Here is how I frame the situation of any minority: do they have security, unrestricted opportunity, and freedom of identity.
In the West, or in any affluent liberal society matters get muddied. There is arguably more security and opportunity for a Sikh young lady in (say) Canada, than in Jalandhar. Also, she has freedom in Canada to express her Sikh identity.
But what is the nature of that freedom? For a majority of Sikh (or Hindu, Muslim, Jewish) youth, the tendency is to meld in with the majority, and lose their practices and attire. Many intermarry, some even convert. Vegetarianism is lost for Hindus, sabbath for Jews, namaz for Muslims. Sikh youth cut their hair. All of this is to fight inadvertent isolation if you do not meld in.
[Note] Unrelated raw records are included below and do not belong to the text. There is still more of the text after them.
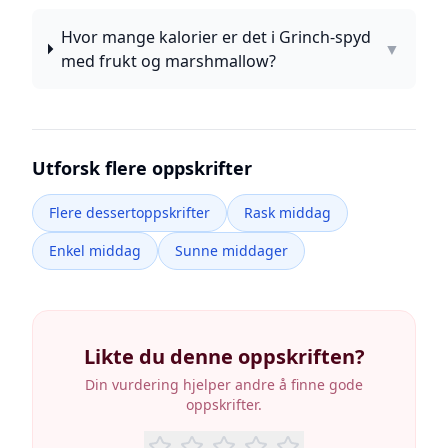
Hvor mange kalorier er det i Grinch-spyd
▼
med frukt og marshmallow?
Utforsk flere oppskrifter
Flere dessertoppskrifter
Rask middag
Enkel middag
Sunne middager
Likte du denne oppskriften?
Din vurdering hjelper andre å finne gode
oppskrifter.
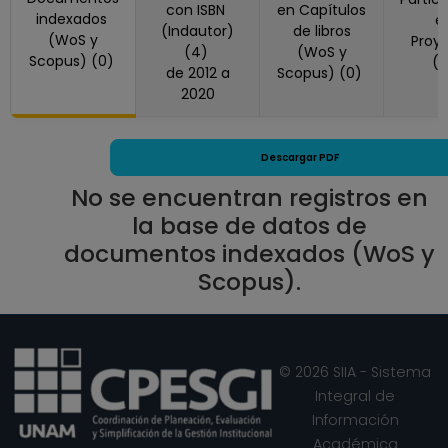
con ISBN
en Capítulos
No Definitivo
indexados
e
(Indautor)
de libros
(WoS y
Facultad de
Proy
(4)
(WoS y
Scopus) (0)
(
Ciencias Políticas y
de 2012 a
Scopus) (0)
Sociales
2020
Desde 16-03-2019
hasta 15-08-2019
Descargar PDF
PROFESOR
ASIGNATURA A TP
No se encuentran registros en
No Definitivo
la base de datos de
Facultad de
documentos indexados (WoS y
Ciencias Políticas y
Scopus).
Sociales
Desde 16-03-2018
hasta 15-08-2018
PROFESOR
© 2026 SIIA - Sistema
ASIGNATURA A TP
Integral de
No Definitivo
Información
Facultad de
Académica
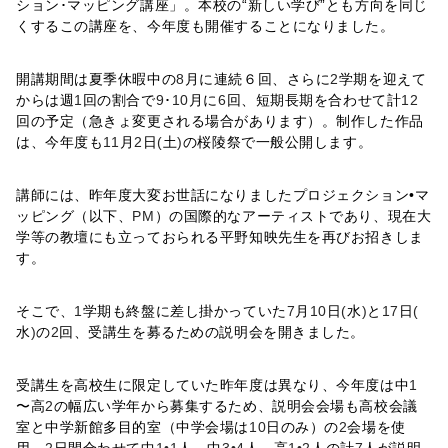
ション･マッピング講座」。本校の“新しい学び”とも方向を同じ
くするこの講座を、今年度も開催することになりました。
開講期間は夏季休暇中の
8
月に連続６回、さらに
2
学期を迎えて
からは週
1
回の割合で
9
･
10
月に
6
回、短期長期を合わせて計
12
回の予定（急きょ変更される場合があります）。制作した作品
は、今年度も
11
月
2
日
(
土
)
の桜陵祭で一般公開します。
講師には、昨年度大変お世話になりましたプロジェクション•マ
ッピング（以下、
PM
）の国際的なアーティストであり、現在大
学等の教壇にも立っておられる平野知映先生を再びお招きしま
す。
そこで、
1
学期も終盤に差し掛かっていた
7
月
10
日
(
水
)
と
17
日
(
水
)
の
2
回、受講生を募るための説明会を開きました。
受講生を高校生に限定していた昨年度は異なり、今年度は中
1
〜高
2
の幅広い学年から募集するため、説明会会場も高校会議
室と中学新館多目的室（中学会場は
10
日のみ）の
2
会場を使
用。
2
日間合わせて中
1•1
人、中
3•4
人、高
1•2
人の計
7
人が説明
However, a small minority becomes the more “kattar” than even their parents. Many radicalized Muslims get radicalized in the West. The quotidian realities of the third world “street life” keep people grounded. There is a certain pragmatic humbleness in folk from the middle class in the developing world, and a certain self-righteous bigotry afforded by affluence. Even in Pakistan, etc., the radicalization is afforded by the money pumped in by the Saudis.
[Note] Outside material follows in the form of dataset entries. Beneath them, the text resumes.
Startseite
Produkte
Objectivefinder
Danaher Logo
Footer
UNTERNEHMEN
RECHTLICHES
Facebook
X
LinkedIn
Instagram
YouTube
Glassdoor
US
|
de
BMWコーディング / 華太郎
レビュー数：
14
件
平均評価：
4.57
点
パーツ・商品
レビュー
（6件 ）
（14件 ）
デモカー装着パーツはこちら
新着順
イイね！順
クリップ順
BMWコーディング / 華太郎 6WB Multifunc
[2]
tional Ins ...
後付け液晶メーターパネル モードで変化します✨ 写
Sikh youth face these same realities. The solution is not government, nor religion. The solution is stronger communities and more supportive families. Less social media, and more intergenerational and social engagement. Think of nani ki kahani and the patang festival. Think of the joy of a cool rain on a hot summer day, and the absence of TVs and media from our lives.
We can’t fight or change reality. We can, however, help our kids have a more humane, less programmed and materialistic life.